──────── Отрывок ────────

Последнее обстоятельство имело в жизни Станюковича важное значение. Сподвижник В. А. Корнилова и П. С. Нахимова, Андрей Александрович Попов был богато одаренным, широко образованным человеком, в характере которого благородная прямота и доброжелательность причудливо сочетались с приступами неудержимой гневливости. Он знал будущего писателя еще ребенком, но теперь особое на него внимание обратил, конечно, не только поэтому: гардемарин Станюкович выделялся среди своих сверстников начитанностью, любознательностью и тем обостренным чувством собственного достоинства, которое было так свойственно лучшим из молодых шестидесятников. А.А.Попов относился к нему с большим доверием, поручая ответственнейшие задания, требовавшие умения самостоятельно ориентироваться в самых сложных и неожиданных обстоятельствах.

Позднее Станюкович представит отношение к себе адмирала Попова как отношение старшего друга, чуткого наставника, достойного самой искренней благодарности. А тогда он больше всего боялся оказаться в положении покровительствуемого. «…Попов советует еще с ним остаться, — писал он сестре. — Не думаю этого сделать! Он человек деятельный, добросовестный, любит меня очень, да мне-то не по нутру состоять при нем… Обидно предпочтение перед другими… Что все скажут… Правда, еще ничего дурного не говорят, потому что я держу себя с ним свободно и хорошо. Да все же адмирал… вот что!».

Пребывание Станюковича на кораблях тихоокеанской эскадры закончилось досрочно: по распоряжению того же А. А. Попова двадцатилетний гардемарин должен был срочно доставить в морское министерство важные служебные документы. Отправился он 4 августа 1863 года, ехал сухим путем через Китай и Сибирь и уже 28 сентября был в Петербурге.

Обыкновенно такого рода поручения, кроме своей непосредственно деловой цели, имели и еще одну, вслух не называемую, но вполне определенную цель: обратить на исполнителя внимание высших начальников и таким образом ускорить его «движение по службе». Адмирал Попов, конечно, знал об этой традиции и вряд ли сомневался в том, что и на этот раз она не будет нарушена. Сам Станюкович о такой «счастливой» возможности не хотел и думать: чин мичмана он действительно получил очень скоро, но на этом и счел свои отношения с военным флотом поконченными, по-видимому, сразу же начав хлопоты об отставке. Однако оказалось, что и теперь нужно было обратиться к отцу. Вот что рассказывает о дальнейшем ходе дела П. В. Быков — один из первых биографов Станюковича — вероятно, с его собственных слов. «Задумав выйти в отставку, Станюкович просил разрешения у отца, так как начальство не соглашалось уволить молодого моряка. Отец оставил письмо сына без всякого ответа. Тогда Станюкович, унаследовавший от отца настойчивость, твердость и энергию, вторично написал „грозному адмиралу“, что если он не даст разрешения, то Станюкович устроит так, что его исключат из службы. И непреклонная воля сына заставила „грозного адмирала“ уступить. Он писал ему: „Позора не желаю и против ветра плыть не могу… Выходи в отставку и забудь отныне, что ты мой сын!“ И мичман 11 флотского экипажа Константин Станюкович был уволен от службы с производством в чин лейтенанта».

──────── Записи набора данных ────────

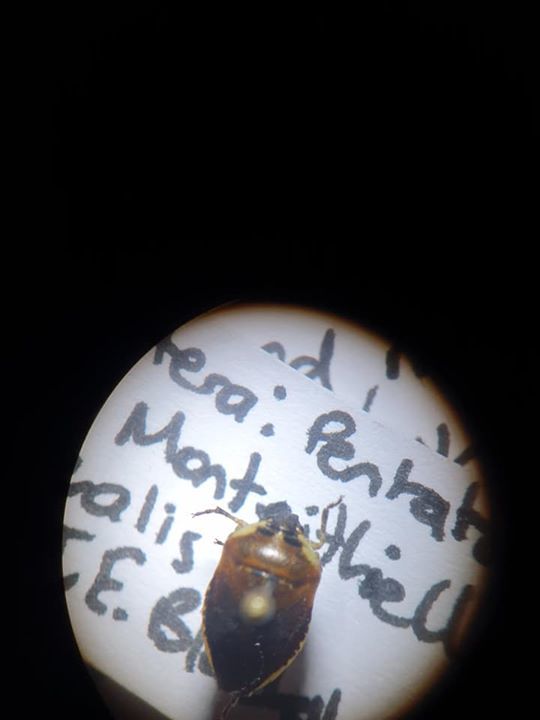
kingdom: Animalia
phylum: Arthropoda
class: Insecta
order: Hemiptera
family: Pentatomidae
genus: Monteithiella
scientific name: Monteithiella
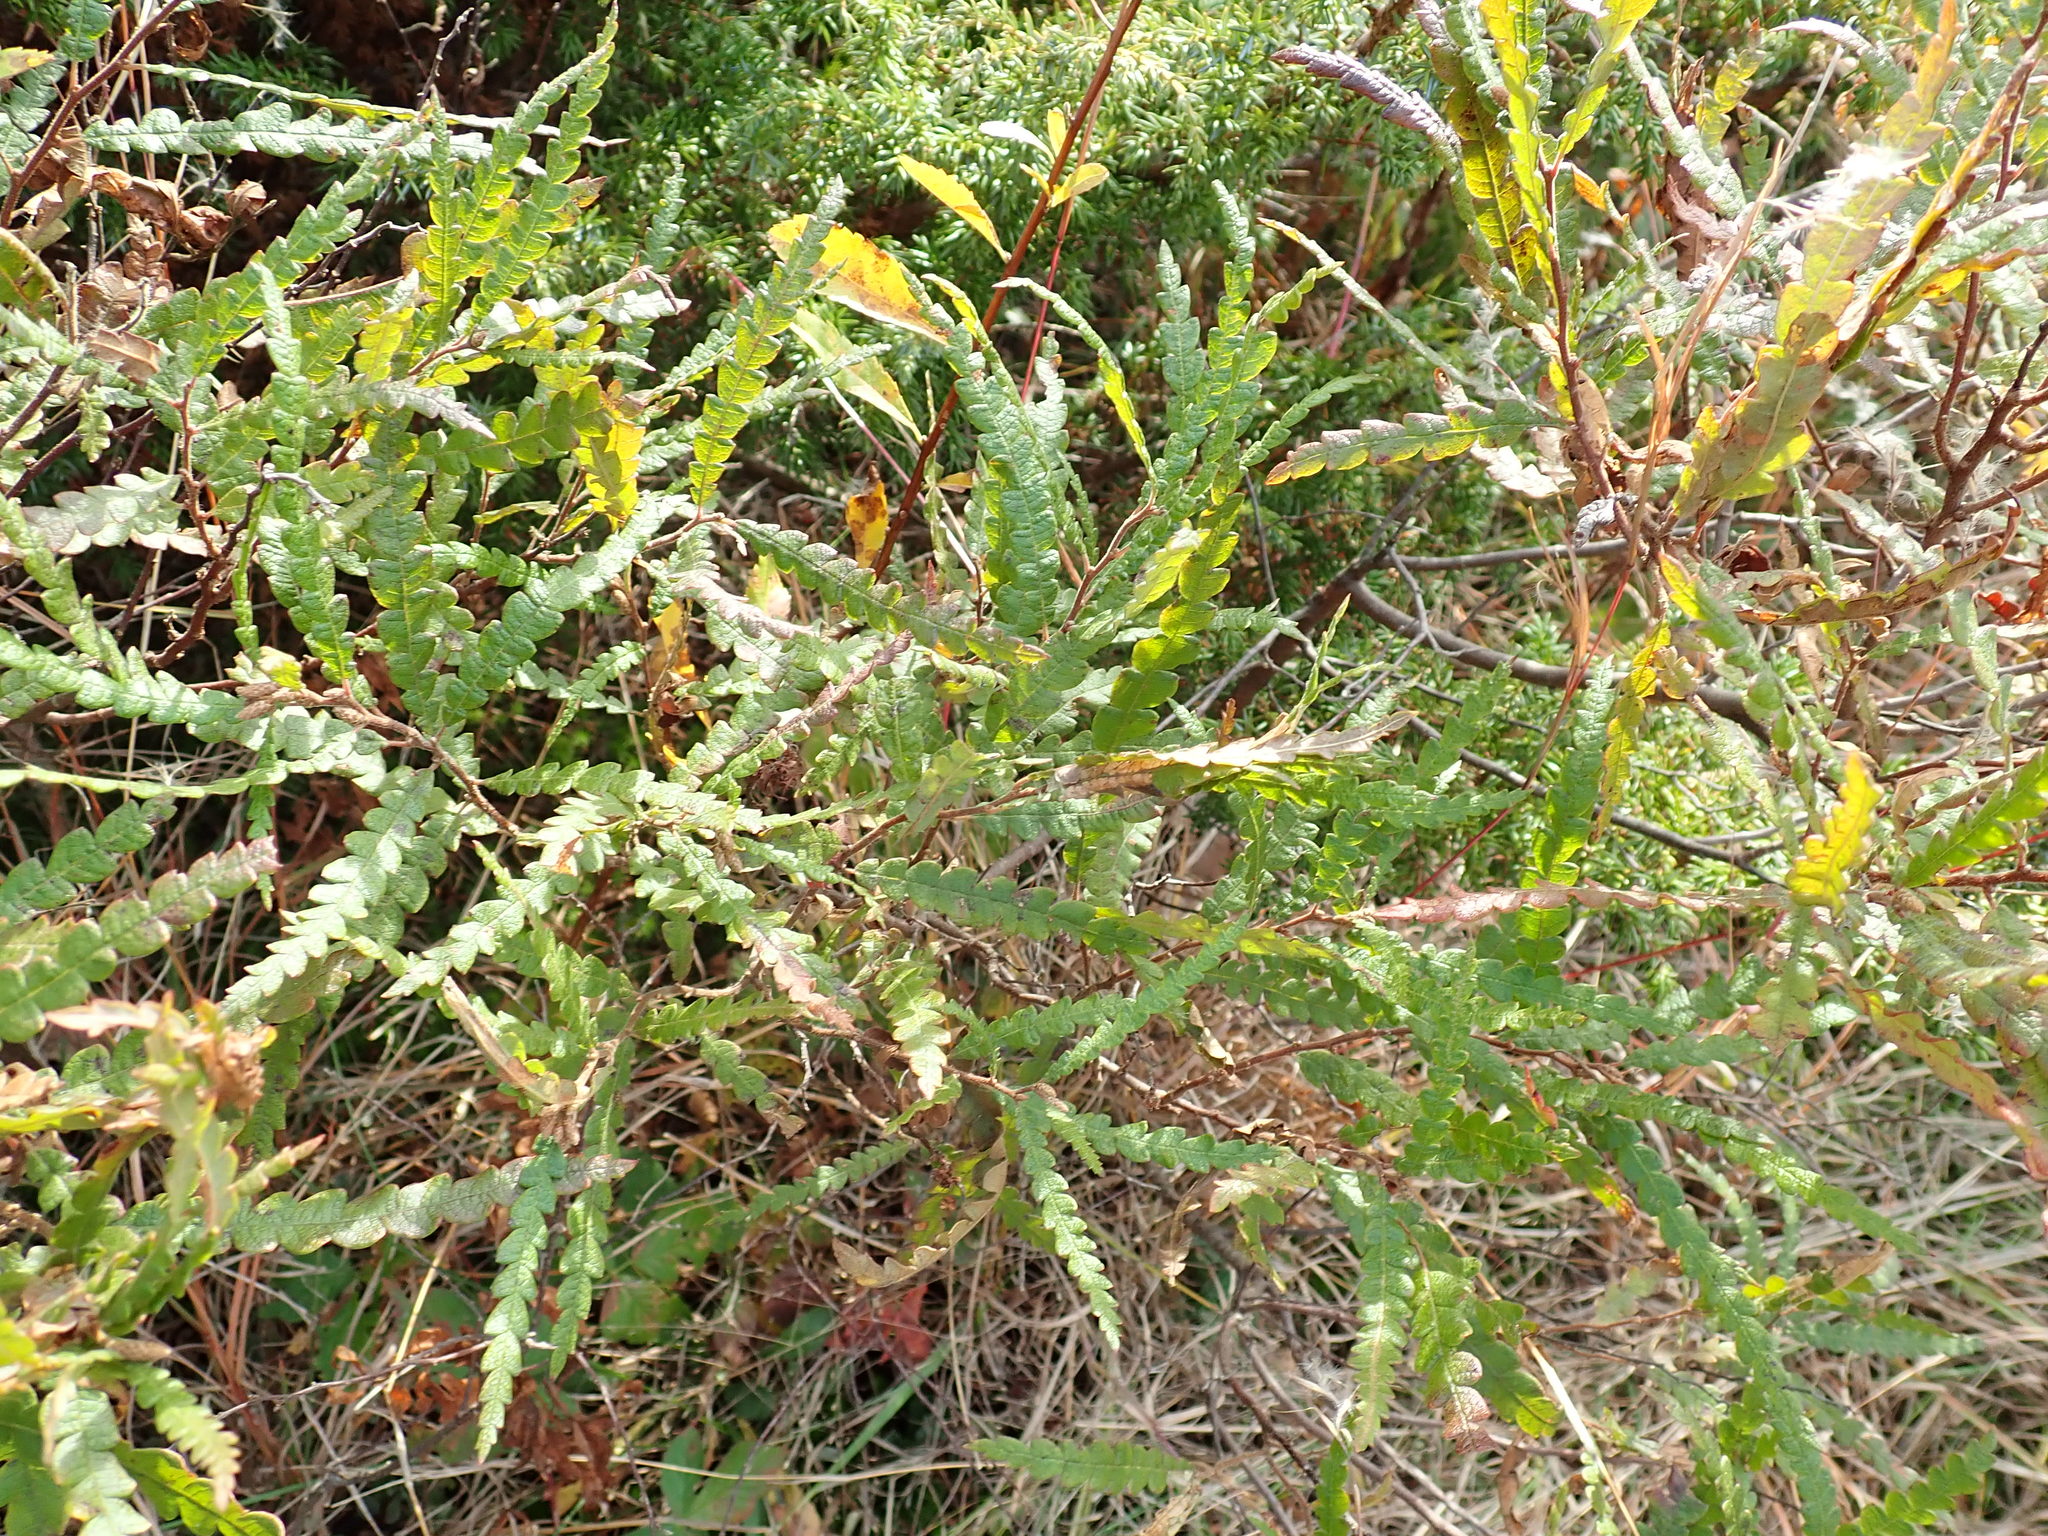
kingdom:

────────
──────── Записи набора данных ────────

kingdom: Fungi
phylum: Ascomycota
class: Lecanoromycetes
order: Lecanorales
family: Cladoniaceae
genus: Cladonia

────────

Задания –
a) Какого числа Станюкович, по словам отрывка, уже был в Петербурге?
b) Перескажите отрывок в двух предложениях.
c) Перепишите из отрывка фрагмент, начав со слов «Пребывание Станюковича на» и закончив словами «был в Петербурге.».
Отвечайте только по отрывку.

Ответы к заданиям –
a) 28 сентября 1863 года.

b) Адмирал А. А. Попов доверял гардемарину Станюковичу ответственные задания и в 1863 году поручил ему срочно доставить в морское министерство важные документы, хотя сам Станюкович боялся оказаться в положении покровительствуемого. Получив чин мичмана, он решил уйти в отставку и, пригрозив отцу, что добьется исключения из службы, получил его вынужденное согласие и был уволен с производством в чин лейтенанта.

c)
Пребывание Станюковича на кораблях тихоокеанской эскадры закончилось досрочно: по распоряжению того же А. А. Попова двадцатилетний гардемарин должен был срочно доставить в морское министерство важные служебные документы. Отправился он 4 августа 1863 года, ехал сухим путем через Китай и Сибирь и уже 28 сентября был в Петербурге.